> **PROBLEM**
Write out, verbatim, the stretch of the items below from the line containing "Saudská Arábia" through the line containing "peuvent être contrôlées", including both of those lines.

> **Dataset items**
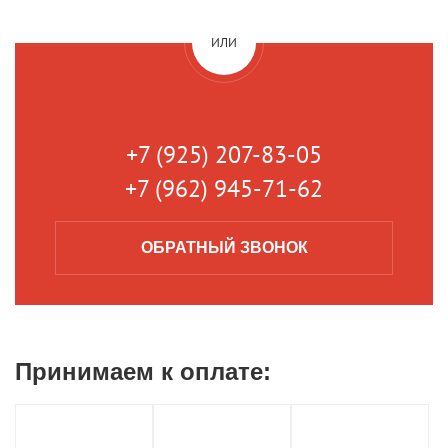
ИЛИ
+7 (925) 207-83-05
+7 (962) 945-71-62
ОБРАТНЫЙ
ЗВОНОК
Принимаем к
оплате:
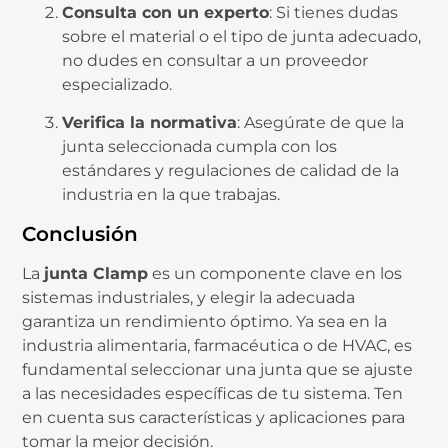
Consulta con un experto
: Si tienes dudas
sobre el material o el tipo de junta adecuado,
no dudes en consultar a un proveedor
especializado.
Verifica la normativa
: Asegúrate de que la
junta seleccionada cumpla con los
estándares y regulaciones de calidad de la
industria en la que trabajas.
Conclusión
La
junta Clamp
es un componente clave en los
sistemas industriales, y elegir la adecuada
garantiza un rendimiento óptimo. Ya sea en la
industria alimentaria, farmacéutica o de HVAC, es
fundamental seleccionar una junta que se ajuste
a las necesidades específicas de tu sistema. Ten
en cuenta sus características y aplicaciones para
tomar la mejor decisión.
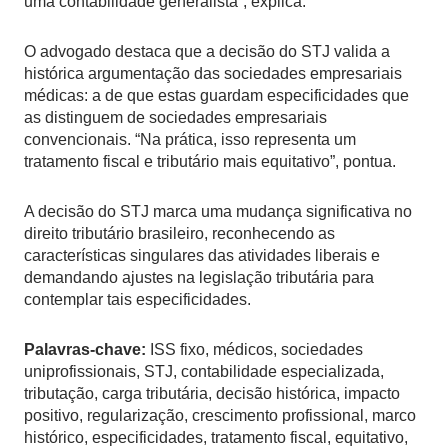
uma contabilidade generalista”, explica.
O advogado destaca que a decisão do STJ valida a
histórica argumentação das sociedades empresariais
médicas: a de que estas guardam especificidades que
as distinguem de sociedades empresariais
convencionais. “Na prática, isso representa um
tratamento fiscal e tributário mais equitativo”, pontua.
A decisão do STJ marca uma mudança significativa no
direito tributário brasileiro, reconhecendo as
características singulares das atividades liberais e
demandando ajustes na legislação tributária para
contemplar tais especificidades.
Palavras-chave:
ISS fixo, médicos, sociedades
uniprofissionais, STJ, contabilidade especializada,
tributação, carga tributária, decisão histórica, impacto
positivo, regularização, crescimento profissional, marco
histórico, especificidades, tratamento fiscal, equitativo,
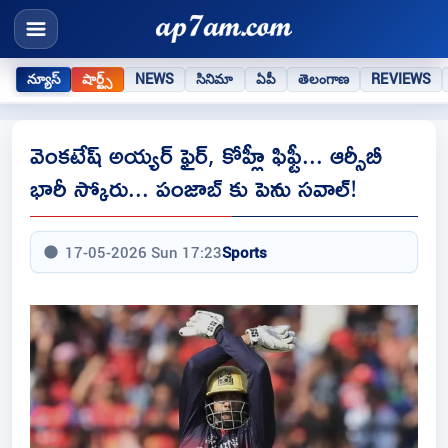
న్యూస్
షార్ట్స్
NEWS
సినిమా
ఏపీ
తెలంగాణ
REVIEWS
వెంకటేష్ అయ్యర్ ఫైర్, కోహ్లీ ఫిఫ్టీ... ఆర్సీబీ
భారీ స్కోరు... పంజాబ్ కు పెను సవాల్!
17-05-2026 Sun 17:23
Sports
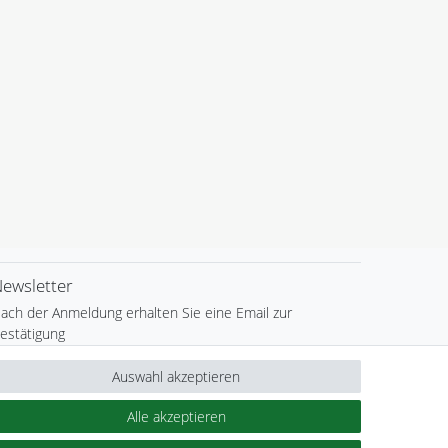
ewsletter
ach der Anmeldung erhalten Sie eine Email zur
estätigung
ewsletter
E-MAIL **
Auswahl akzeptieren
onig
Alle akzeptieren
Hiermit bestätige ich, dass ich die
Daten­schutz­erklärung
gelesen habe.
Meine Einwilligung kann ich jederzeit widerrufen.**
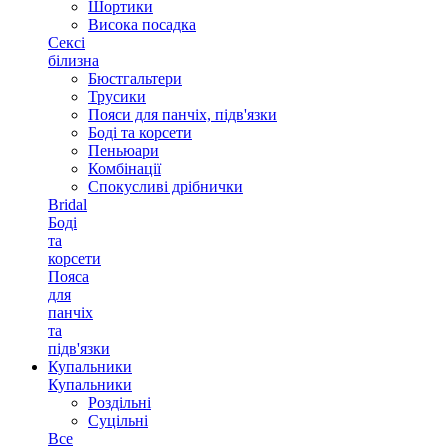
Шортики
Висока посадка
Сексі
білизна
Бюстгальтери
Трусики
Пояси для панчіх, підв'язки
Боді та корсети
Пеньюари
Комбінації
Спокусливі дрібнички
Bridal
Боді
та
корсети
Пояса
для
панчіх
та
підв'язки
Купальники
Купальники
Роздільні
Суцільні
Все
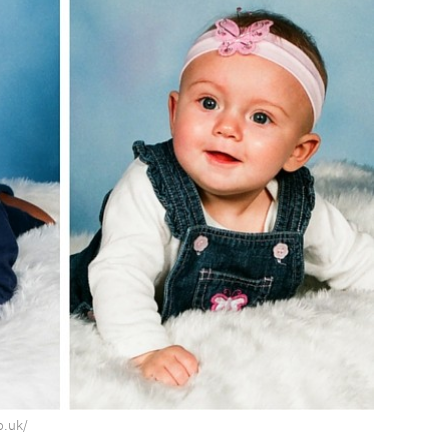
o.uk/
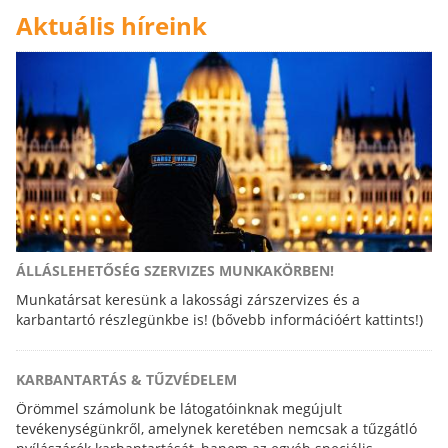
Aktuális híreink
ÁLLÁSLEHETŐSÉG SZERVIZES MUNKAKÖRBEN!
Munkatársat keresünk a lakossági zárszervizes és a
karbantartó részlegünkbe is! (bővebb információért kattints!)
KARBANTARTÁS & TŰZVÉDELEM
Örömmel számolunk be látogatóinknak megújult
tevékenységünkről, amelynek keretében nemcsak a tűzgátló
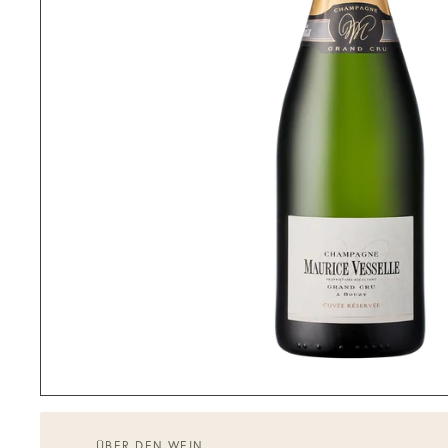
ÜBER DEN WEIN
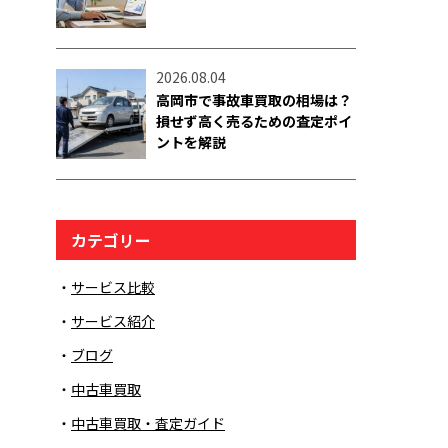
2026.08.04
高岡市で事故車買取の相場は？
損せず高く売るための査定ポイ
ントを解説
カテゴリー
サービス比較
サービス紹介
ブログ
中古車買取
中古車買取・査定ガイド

==

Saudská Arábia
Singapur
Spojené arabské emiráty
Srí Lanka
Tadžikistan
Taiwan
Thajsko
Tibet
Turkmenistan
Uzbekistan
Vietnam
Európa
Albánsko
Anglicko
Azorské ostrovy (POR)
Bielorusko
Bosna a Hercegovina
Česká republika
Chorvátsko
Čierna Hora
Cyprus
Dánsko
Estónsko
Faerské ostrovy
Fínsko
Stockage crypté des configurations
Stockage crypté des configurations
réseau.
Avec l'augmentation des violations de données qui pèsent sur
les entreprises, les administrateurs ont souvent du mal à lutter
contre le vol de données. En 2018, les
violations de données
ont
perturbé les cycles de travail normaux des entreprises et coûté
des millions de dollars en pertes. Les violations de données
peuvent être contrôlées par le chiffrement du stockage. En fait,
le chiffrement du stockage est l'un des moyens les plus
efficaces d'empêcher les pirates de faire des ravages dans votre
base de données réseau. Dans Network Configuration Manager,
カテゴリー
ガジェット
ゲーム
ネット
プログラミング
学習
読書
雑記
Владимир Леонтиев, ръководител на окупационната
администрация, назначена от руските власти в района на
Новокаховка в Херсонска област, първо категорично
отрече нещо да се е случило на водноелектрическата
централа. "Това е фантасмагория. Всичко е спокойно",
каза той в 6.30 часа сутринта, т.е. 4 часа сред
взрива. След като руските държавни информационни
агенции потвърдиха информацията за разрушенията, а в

> **SOLUTION**
Saudská Arábia
Singapur
Spojené arabské emiráty
Srí Lanka
Tadžikistan
Taiwan
Thajsko
Tibet
Turkmenistan
Uzbekistan
Vietnam
Európa
Albánsko
Anglicko
Azorské ostrovy (POR)
Bielorusko
Bosna a Hercegovina
Česká republika
Chorvátsko
Čierna Hora
Cyprus
Dánsko
Estónsko
Faerské ostrovy
Fínsko
Stockage crypté des configurations
Stockage crypté des configurations
réseau.
Avec l'augmentation des violations de données qui pèsent sur
les entreprises, les administrateurs ont souvent du mal à lutter
contre le vol de données. En 2018, les
violations de données
ont
perturbé les cycles de travail normaux des entreprises et coûté
des millions de dollars en pertes. Les violations de données
peuvent être contrôlées par le chiffrement du stockage. En fait,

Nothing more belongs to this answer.